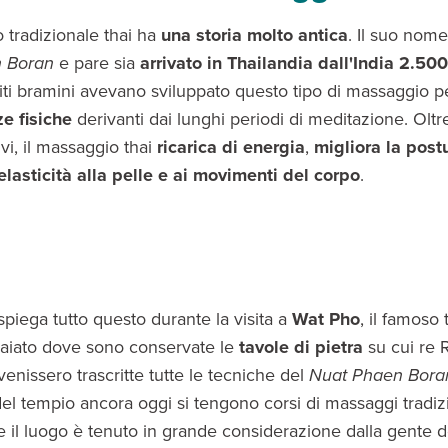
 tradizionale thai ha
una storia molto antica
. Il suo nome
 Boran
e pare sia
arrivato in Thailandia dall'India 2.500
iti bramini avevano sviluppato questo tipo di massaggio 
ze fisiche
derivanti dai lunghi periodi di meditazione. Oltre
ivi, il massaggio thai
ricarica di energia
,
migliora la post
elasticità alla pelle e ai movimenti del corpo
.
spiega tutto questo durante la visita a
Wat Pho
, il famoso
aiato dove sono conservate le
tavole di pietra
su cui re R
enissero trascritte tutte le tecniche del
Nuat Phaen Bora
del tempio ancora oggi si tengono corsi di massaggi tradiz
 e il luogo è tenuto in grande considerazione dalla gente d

******************************

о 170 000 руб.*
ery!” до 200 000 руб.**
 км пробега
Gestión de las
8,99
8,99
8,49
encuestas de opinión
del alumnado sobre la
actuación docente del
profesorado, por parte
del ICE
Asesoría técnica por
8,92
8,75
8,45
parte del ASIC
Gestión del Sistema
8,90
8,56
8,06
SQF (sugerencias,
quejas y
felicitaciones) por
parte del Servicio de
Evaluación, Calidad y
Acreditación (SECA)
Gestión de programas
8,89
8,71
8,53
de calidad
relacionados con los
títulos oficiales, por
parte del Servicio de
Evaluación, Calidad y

******************************

Set down precisely the lines above between the line holding "tradizionale thai ha" and the line holding "aiato dove sono conservate le", inclusive, and nothing beyond them.

 tradizionale thai ha
una storia molto antica
. Il suo nome
 Boran
e pare sia
arrivato in Thailandia dall'India 2.500
iti bramini avevano sviluppato questo tipo di massaggio 
ze fisiche
derivanti dai lunghi periodi di meditazione. Oltre
ivi, il massaggio thai
ricarica di energia
,
migliora la post
elasticità alla pelle e ai movimenti del corpo
.
spiega tutto questo durante la visita a
Wat Pho
, il famoso
aiato dove sono conservate le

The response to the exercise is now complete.